Check out these next-gen devices in the incubator pipeline

Med tech incubator Edison Nation Medical is always looking for great ideas in med tech that can be commercialized. Based in Charlotte, NC, it invites entrepreneurs to submit their healthcare innovation for evaluation via its online portal. Promising early-stage devices receive the incubator's support, resources and funding to improve their chances of achieving clinical and financial success.

"We receive innovations at all stages of development from sketches on backs of napkins to fully developed, FDA-approved innovations," Edison Nation Medical President Robert Grajewski told FierceMedicalDevices.

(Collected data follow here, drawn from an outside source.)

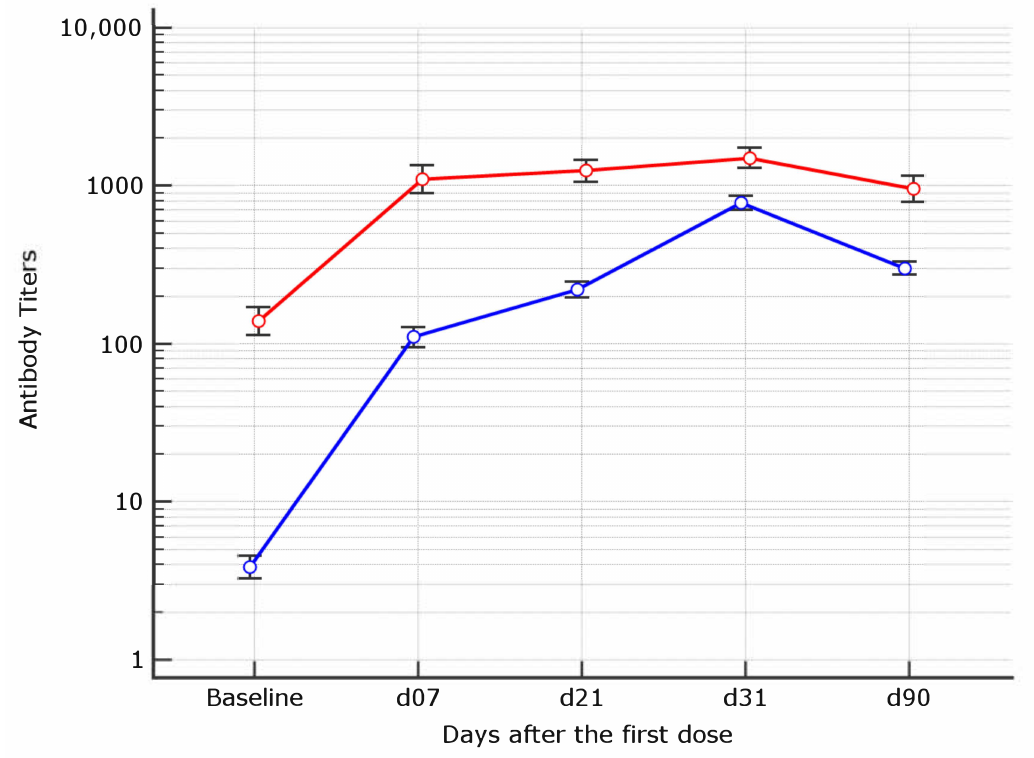
Figure 2. Geometric mean antibody titers kinetics in healthcare workers by prior COVID-19 experience Figure 90 days after the first BNT162b mRNA dose (red line = COVID-19 experienced, blue line = COVID-19 naive). The highest threshold of the assay is 35.200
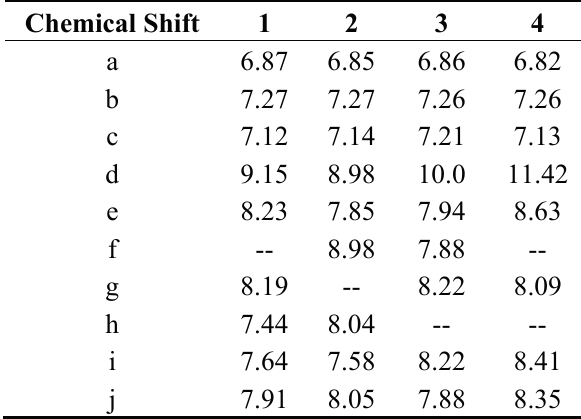
Table 1. Chemical shift of hydrogen atoms in the studied hydrazones.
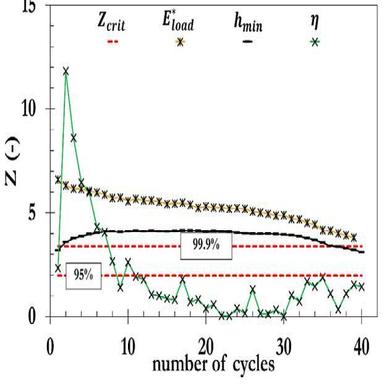
Evolution with cycles of the parameter Z for the comparison between neat polymer and composite core mean values of instantaneous elastic modulus (\), residual depth (-) and energy ratio (×) and of Zcrit for an interval of confidence of 99.9% (upper red dashed line) and 95% (lower red dashed line).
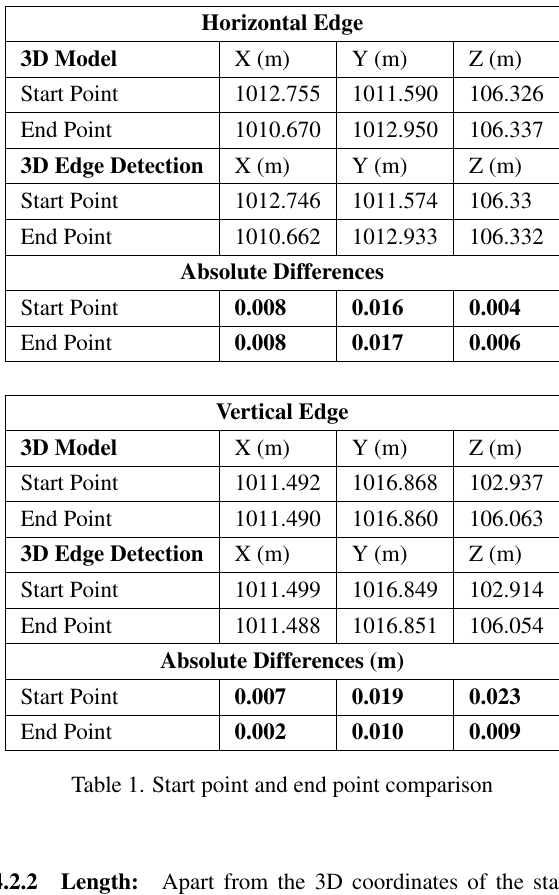
4.2.2 Length: Apart from the 3D coordinates of the start and end points, multiple observations of the length of each edge were collected. Then, the average length and the difference between the average length using the 3D model and the 3D edge detection approach, were also calculated. Each average length and the absolute difference of them are presented in Table 2.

The institution gave FierceMedicalDevices details about the medical devices in its pipeline that are in need of a licensing partner. They range from a simple wand for collecting urine specimens to an asthma inhaler that can be conformed to fit in your wallet.

One product supported by Edison, The GuardianOR waste removal system, has recently been licensed to a new company affiliated with the product's inventor, Bryan Guthrie. Edison said this invention came about because the former Stryker ($SYK) medical device salesman heard many complaints about valuable medical devices being inadvertently disposed of following surgery.

The new company estimates that the lost surgical instruments are worth $50,000 to $60,000 per operating room per year, or $2 billion in North American hospitals alone. The specialized trash can detects metal and alerts staff when an instrument passes through its waste receptacle.

Read on to see what other devices are out there, waiting to be brought to market. -- Varun Saxena (email | Twitter)

Ultra-Portable Asthma Inhaler
This credit-card-sized inhaler can fit in your wallet. That means the chances of not having an inhaler during an asthma attack are slim. Edison says the inhaler stores the pressurized medication differently than conventional counterparts and has a smaller meter valve system. The mouthpiece can be configured in three steps listed on the device itself. The inhaler contains three doses of medication. Edison says another benefit is that because the inhaler is supposed to be disposed of after each use, the need to keep track of dose count or the device's shelf life is eliminated. Read more about the inhaler from Edison Nation Medical.
Extracorporeal Magnetic Innervation (ExMI)
This device uses magnetic induction to treat incontinence and muscle atrophy. It was invented by a urologist in Germany and further perfected by a chiropractor in the United States. Edison says the technology is noninvasive, painless and has no known side effects. Other positives include the promise of CMS reimbursement and a limited need for practitioner training. The product's patent is pending.
Fluorescent Instrument Recovery
This innovation is a specialized form of yarn that can be applied to devices so that they emit light, even when soaked in blood inside a patient's body. The goal is to make instruments more efficient and ensure that instruments are not left inside the body following surgery. USA Today estimates that between 4,500 and 6,000 patients leave the hospital every year with a foreign object left in their body, most commonly a surgical sponge. But fewer than 15% of hospitals use sponges with electronic tracking systems, probably because they are more expensive. The product's patent is pending.
Wee Wand
Wee wand was invented by a nurse who wanted a safer and more hygienic way to collect urine specimens. The low-cost, patented device extends a woman's reach so she doesn't have to place her hands inside a toilet bowl.
Diaper/Nonwoven Compression
Edison is licensing this vacuum packaging technology for diapers and bandages. It enables easier storage of adult and baby diapers, allowing an incontinent adult to carry a diaper in his pocket. The patented product was invented by someone who desired an easier and more compact way to ship and store both baby and adult diapers.
Patient Warning System
This simple leg wrap contains a warning reminding patients that their leg is weak, and they should not stand up or walk without help. The goal is to prevent falls and injuries among postoperative patients. Edison says patients are often fooled in the first 48 hours after surgery, when the anesthesia and pain medication are still in their system. Even though they feel good, they are often still unable to walk.
Vital Timer
IV lines should be changed every 72 hours to reduce the risk of infection, but keeping track of their age is a challenge. The paper clip-sized vital timer blinks when the desired amount of time has elapsed. The device adheres to a patient's headboard. It was invented by Dr. James Selevan, who worried that his IV lines weren't being changed in time as he recovered from a heart attack. The product's patent is pending. Read more about the vital timer from Edison Nation Medical.
Goldshield Antimicrobial Agent
This patented water-based antimicrobial agent inhibits bacteria for up to 30 days once applied, Edison says. The Centers for Medicare & Medicaid Services is penalizing hospitals that do a poor job of preventing hospital-acquired conditions, meaning innovations like this one are in high demand.
Kairaderm Wound Care Wrap
This wrap containing wound dressings can be self-applied by a patient, whereas traditional dressings require application by a caregiver. To apply a new dressing using the wound care wrap, a patient must unwrap the device, put a fresh medical pad in its pocket, and wrap it up again, Edison says. The patented, low-cost product can go around the arm, leg or torso. It can be made disposable or washable.